Quoted passage start
MPS: You are a Brit who now lives in and writes about the American West. What draws you to it?

JMG: I used to own a cabin on a lake in southern Idaho but had to sell it for various reasons. As soon as I’m able I plan to buy something in Texas or New Mexico. As you so rightly point out I am drawn to the west and always have been. I grew up watching westerns and something about the pioneering spirit, the can-do – have-to, approach to life really struck a chord with me. The first book l I ever read was “Squanto Friend of the Pilgrims” and from that moment I was transfixed. I started to read western novels and then later Bury My Heart at Wounded Knee, and various true-life accounts of mountain men who lived with Native Americans. A lot later I worked on a ranch close to the cabin where Vardis Fisher wrote “Mountain Man”, which was partial inspiration for the Robert Redford/Sidney Pollack movie “Jeremiah Johnson”. Prior to that I discovered Larry McMurtry and Cormac McCarthy.

That pioneering spirit I mention is still very much in evidence today and I see it in my American friends. I love it, the lack of cynicism, the zest for life; when it’s coupled with the landscape of Texas or New Mexico it just seems to draw me. What’s interesting is that I find writing about the west at my house in Wales UK, to be more inspirational than if I was on the ground. As you’ll know better than me the Texas I’ve tried to create is a landscape from fifty years ago so it’s very different now and I find the physical distance allows my imagination to overcome some of the hurdles of reality.

MPS: What I like about John Q is that he has a sensitive side and a less self assured swagger that you see in most portrayals of Texas Rangers. How did you go about constructing him?
Quoted passage end
Material provided start
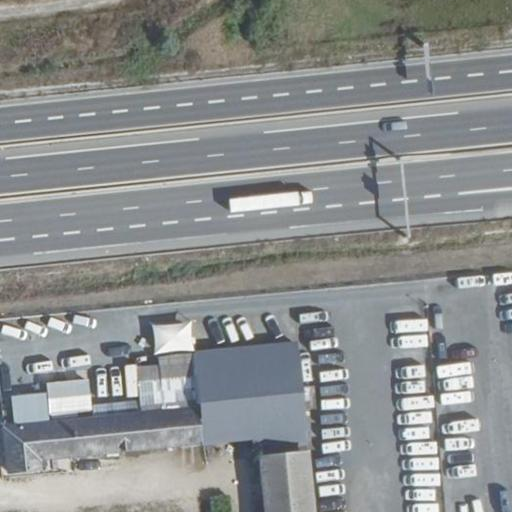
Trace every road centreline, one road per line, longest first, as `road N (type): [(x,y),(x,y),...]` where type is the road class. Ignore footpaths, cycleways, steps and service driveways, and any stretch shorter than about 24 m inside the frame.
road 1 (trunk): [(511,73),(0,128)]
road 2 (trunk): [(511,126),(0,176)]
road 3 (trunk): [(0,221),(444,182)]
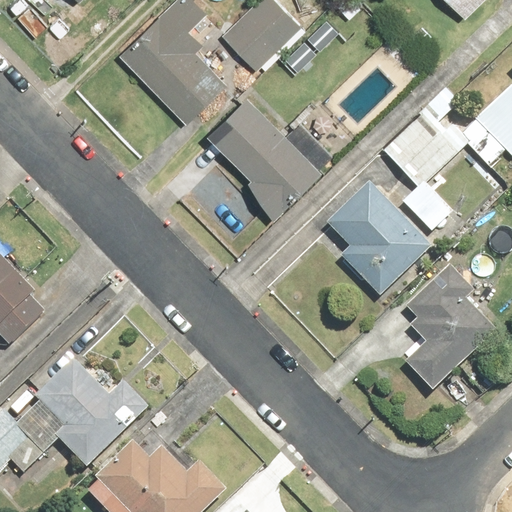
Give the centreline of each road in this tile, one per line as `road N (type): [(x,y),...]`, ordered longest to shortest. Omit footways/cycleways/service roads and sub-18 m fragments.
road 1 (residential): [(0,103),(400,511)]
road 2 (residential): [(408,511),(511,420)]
Material provided end
Set exercise — In the interview about the American West, reproduce verbatim the stretch from "JMG: I used to" through "and Cormac McCarthy.".

Full solution —
JMG: I used to own a cabin on a lake in southern Idaho but had to sell it for various reasons. As soon as I’m able I plan to buy something in Texas or New Mexico. As you so rightly point out I am drawn to the west and always have been. I grew up watching westerns and something about the pioneering spirit, the can-do – have-to, approach to life really struck a chord with me. The first book l I ever read was “Squanto Friend of the Pilgrims” and from that moment I was transfixed. I started to read western novels and then later Bury My Heart at Wounded Knee, and various true-life accounts of mountain men who lived with Native Americans. A lot later I worked on a ranch close to the cabin where Vardis Fisher wrote “Mountain Man”, which was partial inspiration for the Robert Redford/Sidney Pollack movie “Jeremiah Johnson”. Prior to that I discovered Larry McMurtry and Cormac McCarthy.